Saved data entries:
________

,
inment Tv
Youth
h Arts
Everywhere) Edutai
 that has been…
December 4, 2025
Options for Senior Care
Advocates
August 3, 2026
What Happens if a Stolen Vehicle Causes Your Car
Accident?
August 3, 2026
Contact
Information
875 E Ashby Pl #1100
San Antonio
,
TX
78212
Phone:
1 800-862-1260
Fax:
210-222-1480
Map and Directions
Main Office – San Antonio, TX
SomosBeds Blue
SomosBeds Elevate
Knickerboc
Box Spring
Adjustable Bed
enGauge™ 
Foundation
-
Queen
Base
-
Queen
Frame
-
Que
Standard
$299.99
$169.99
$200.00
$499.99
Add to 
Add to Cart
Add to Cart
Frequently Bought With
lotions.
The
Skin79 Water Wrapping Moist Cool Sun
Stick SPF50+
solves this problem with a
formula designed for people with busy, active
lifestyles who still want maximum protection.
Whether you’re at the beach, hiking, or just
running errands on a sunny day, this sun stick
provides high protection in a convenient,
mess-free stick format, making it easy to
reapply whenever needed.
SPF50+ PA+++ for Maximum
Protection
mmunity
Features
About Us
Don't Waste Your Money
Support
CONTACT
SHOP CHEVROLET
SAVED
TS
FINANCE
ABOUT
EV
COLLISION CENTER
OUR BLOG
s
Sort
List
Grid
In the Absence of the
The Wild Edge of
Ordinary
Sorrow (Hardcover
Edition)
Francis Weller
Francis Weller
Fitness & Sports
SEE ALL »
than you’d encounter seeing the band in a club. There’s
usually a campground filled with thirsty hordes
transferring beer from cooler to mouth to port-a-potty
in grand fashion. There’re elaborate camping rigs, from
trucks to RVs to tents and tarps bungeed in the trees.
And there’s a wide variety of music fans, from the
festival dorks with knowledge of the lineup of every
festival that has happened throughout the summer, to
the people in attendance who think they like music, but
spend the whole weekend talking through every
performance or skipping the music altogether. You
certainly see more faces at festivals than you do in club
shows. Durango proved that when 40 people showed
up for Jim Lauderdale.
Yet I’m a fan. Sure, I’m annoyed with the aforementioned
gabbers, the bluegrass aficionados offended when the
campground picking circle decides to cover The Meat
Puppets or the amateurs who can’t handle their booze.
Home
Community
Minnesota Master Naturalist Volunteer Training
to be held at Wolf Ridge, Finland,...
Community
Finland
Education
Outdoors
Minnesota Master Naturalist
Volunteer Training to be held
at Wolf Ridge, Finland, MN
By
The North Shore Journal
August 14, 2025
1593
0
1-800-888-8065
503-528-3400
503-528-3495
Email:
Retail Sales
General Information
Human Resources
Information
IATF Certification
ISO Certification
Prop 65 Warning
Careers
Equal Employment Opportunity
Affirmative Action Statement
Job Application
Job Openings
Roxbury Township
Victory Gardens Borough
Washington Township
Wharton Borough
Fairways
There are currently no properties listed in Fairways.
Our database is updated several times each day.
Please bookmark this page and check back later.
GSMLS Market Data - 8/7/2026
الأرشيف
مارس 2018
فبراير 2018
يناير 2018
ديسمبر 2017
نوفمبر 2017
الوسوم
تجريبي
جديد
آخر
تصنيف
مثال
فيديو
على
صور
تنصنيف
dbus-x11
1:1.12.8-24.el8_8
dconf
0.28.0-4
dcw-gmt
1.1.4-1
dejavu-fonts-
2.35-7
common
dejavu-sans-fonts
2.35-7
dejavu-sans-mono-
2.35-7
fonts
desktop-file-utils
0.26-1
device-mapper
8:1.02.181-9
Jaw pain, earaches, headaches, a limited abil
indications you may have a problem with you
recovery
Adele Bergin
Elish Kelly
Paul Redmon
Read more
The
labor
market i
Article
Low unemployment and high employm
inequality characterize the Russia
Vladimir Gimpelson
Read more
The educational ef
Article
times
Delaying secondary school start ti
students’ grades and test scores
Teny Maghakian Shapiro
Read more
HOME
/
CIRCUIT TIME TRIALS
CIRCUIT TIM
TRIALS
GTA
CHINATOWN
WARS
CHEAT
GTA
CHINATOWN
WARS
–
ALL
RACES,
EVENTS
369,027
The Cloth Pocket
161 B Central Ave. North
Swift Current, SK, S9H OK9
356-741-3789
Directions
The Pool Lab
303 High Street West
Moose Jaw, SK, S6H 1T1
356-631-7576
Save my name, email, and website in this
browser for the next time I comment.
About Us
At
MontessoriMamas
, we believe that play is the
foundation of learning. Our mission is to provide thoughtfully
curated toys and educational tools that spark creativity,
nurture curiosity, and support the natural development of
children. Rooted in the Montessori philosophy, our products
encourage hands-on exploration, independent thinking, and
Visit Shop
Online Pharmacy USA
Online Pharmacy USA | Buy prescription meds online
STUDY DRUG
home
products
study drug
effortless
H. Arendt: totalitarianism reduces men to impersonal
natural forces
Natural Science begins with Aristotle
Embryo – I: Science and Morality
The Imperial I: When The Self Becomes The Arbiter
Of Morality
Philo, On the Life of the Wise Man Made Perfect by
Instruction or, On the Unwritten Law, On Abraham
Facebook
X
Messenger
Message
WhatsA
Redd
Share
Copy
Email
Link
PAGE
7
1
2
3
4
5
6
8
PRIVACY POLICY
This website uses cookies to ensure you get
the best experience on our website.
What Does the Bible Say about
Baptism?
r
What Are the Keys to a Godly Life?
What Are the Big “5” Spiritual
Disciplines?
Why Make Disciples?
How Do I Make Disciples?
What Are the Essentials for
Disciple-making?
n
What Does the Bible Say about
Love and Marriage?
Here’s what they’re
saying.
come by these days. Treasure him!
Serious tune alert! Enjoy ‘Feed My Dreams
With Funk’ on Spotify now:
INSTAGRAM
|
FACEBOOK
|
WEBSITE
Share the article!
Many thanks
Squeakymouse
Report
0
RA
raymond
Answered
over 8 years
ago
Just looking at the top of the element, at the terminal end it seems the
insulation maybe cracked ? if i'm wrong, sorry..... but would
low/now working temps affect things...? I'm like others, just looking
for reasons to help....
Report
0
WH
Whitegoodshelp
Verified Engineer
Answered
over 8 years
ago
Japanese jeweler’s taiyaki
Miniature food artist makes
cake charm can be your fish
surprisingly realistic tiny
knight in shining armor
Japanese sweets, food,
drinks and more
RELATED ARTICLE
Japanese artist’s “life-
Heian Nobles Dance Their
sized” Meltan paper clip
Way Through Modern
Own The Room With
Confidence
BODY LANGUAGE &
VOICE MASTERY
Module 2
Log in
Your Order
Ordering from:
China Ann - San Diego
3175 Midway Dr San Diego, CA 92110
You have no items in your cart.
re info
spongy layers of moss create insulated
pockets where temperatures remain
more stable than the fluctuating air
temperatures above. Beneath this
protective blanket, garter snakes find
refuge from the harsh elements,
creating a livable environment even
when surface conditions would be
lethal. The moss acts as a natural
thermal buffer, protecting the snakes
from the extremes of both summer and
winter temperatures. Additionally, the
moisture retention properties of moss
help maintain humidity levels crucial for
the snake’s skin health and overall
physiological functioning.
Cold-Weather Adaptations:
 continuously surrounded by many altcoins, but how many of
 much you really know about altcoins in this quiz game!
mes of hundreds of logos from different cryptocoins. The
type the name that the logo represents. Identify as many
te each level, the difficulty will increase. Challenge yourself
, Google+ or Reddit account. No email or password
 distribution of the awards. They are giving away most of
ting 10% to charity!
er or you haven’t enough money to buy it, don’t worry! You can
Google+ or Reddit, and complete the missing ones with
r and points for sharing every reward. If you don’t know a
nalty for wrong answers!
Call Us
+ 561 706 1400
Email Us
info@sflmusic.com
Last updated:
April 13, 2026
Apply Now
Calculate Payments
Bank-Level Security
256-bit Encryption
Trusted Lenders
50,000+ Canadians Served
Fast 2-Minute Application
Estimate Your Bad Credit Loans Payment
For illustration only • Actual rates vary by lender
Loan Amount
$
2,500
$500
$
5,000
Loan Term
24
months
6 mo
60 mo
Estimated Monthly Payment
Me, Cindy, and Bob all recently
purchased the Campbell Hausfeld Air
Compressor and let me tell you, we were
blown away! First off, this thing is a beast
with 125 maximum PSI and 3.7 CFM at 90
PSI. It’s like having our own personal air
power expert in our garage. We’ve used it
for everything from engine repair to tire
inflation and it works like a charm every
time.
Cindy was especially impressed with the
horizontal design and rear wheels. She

________

- [What the task asks]: Your answer should be the lines above from the one containing "What Are the Big" through the one containing "er or you haven’t", copied exactly and with both ends kept.

- [Solved problem]:
What Are the Big “5” Spiritual
Disciplines?
Why Make Disciples?
How Do I Make Disciples?
What Are the Essentials for
Disciple-making?
n
What Does the Bible Say about
Love and Marriage?
Here’s what they’re
saying.
come by these days. Treasure him!
Serious tune alert! Enjoy ‘Feed My Dreams
With Funk’ on Spotify now:
INSTAGRAM
|
FACEBOOK
|
WEBSITE
Share the article!
Many thanks
Squeakymouse
Report
0
RA
raymond
Answered
over 8 years
ago
Just looking at the top of the element, at the terminal end it seems the
insulation maybe cracked ? if i'm wrong, sorry..... but would
low/now working temps affect things...? I'm like others, just looking
for reasons to help....
Report
0
WH
Whitegoodshelp
Verified Engineer
Answered
over 8 years
ago
Japanese jeweler’s taiyaki
Miniature food artist makes
cake charm can be your fish
surprisingly realistic tiny
knight in shining armor
Japanese sweets, food,
drinks and more
RELATED ARTICLE
Japanese artist’s “life-
Heian Nobles Dance Their
sized” Meltan paper clip
Way Through Modern
Own The Room With
Confidence
BODY LANGUAGE &
VOICE MASTERY
Module 2
Log in
Your Order
Ordering from:
China Ann - San Diego
3175 Midway Dr San Diego, CA 92110
You have no items in your cart.
re info
spongy layers of moss create insulated
pockets where temperatures remain
more stable than the fluctuating air
temperatures above. Beneath this
protective blanket, garter snakes find
refuge from the harsh elements,
creating a livable environment even
when surface conditions would be
lethal. The moss acts as a natural
thermal buffer, protecting the snakes
from the extremes of both summer and
winter temperatures. Additionally, the
moisture retention properties of moss
help maintain humidity levels crucial for
the snake’s skin health and overall
physiological functioning.
Cold-Weather Adaptations:
 continuously surrounded by many altcoins, but how many of
 much you really know about altcoins in this quiz game!
mes of hundreds of logos from different cryptocoins. The
type the name that the logo represents. Identify as many
te each level, the difficulty will increase. Challenge yourself
, Google+ or Reddit account. No email or password
 distribution of the awards. They are giving away most of
ting 10% to charity!
er or you haven’t enough money to buy it, don’t worry! You can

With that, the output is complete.